Contributing artists have worked in mediums ranging from short film to textiles to explore this concept through various themes. Works include Tayo Adekunle’s Reclamation of the Exposition, exploring the commodification, fetishisation and sexualisation of the Black female body both past and present, and Eleanor West’s Greenham Common Quilt, which explores the history of the Greenham Common peace camp and the lives of the women who lived and protested at RAF Greenham Common in the 1980s. Elsewhere, Jodie Bateman’s photo series My Hijab Has A Voice: Revisited investigates the stereotypes associated with being a Muslim living in Western society.
Other exhibiting artists include; Alice Skinner, Florence Winter Hill, Alia Romagnoli, Linnet Panashe Rubaya, Iga Bielawska, Molly Piper Greaves, Samiira Garane, Beth Suzanna, Charlie J Fitz, Sara Jardine, Josie Devine, Ophelia Arc, Florence Poppy Deary, and curators Eliza Hatch and Bee Illustrates themselves.

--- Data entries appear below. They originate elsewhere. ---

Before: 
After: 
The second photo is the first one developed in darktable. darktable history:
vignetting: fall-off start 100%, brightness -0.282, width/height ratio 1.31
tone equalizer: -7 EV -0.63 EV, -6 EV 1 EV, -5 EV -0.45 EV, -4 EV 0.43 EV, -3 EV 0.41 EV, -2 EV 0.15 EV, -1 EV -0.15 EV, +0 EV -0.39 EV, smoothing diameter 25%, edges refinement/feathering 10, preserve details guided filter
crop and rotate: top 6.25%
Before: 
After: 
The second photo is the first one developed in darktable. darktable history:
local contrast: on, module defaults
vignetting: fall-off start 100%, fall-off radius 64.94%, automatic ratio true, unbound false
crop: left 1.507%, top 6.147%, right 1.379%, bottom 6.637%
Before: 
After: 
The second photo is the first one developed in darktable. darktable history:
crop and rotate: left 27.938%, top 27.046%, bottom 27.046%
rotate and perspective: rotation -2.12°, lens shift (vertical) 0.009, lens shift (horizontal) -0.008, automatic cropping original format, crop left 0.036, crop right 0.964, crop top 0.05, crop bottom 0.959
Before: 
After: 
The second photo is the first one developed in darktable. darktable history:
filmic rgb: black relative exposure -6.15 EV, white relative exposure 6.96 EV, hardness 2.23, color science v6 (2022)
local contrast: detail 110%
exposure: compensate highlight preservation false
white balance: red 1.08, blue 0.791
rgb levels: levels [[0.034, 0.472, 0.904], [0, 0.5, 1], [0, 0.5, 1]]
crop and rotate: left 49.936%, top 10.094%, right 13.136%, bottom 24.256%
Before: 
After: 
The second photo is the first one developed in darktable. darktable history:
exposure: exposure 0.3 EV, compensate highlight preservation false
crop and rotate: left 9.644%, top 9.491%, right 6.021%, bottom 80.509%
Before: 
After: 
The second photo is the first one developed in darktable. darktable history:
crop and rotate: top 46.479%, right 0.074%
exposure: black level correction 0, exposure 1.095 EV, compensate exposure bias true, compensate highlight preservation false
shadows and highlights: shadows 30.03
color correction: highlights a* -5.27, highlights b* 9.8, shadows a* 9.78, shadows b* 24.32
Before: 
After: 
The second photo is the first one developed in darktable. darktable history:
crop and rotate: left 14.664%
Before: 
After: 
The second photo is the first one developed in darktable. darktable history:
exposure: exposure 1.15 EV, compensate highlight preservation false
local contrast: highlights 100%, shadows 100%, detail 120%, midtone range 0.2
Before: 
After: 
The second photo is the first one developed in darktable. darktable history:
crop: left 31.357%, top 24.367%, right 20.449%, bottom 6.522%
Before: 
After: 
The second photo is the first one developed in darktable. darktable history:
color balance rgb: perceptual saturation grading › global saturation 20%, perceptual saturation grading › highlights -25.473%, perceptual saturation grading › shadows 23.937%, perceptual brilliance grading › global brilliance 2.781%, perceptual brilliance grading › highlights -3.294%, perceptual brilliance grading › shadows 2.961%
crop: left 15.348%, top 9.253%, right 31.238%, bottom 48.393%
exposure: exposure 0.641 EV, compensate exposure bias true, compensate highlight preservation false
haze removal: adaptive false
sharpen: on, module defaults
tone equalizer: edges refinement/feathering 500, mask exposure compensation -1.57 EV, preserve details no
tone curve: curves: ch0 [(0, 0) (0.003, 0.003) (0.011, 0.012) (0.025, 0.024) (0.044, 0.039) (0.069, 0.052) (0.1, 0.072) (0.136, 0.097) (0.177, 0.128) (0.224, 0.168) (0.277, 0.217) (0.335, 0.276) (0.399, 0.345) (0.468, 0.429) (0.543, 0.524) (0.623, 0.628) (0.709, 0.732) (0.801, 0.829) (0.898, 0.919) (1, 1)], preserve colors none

As part of Hysterical, Grrrl Zine Fair will run a Feminist Zine Workshop, giving attendees an opportunity to get creative and make their own Feminist Zine. Attendees will learn about folding techniques, binding and collage, while being able to hear all about zine history, Riot Grrrl and contemporary zine culture. Like the rest of the Hysterical exhibit, the workshop will have a focus on using art as a form of protest. Hysterical is also hosting a panel centred around the idea of “hysterical” and how it has been used to silence people with a variety of overlapping identities; speakers include Gina Martin, Prishita Maheshwari-Aplin, Cathy Reay, Maxine Williams, Tori West, and India Ysabel. As community is another key part of the Hysterical ethos, the panel are accepting questions and comments from across social media.
100 per cent of all ticket sales from the Hysterical workshop and panel events will go towards Mermaids and UN Women; any surplus raised from the exhibition Crowdfunder will also be donated to Hysterical’s charity partners.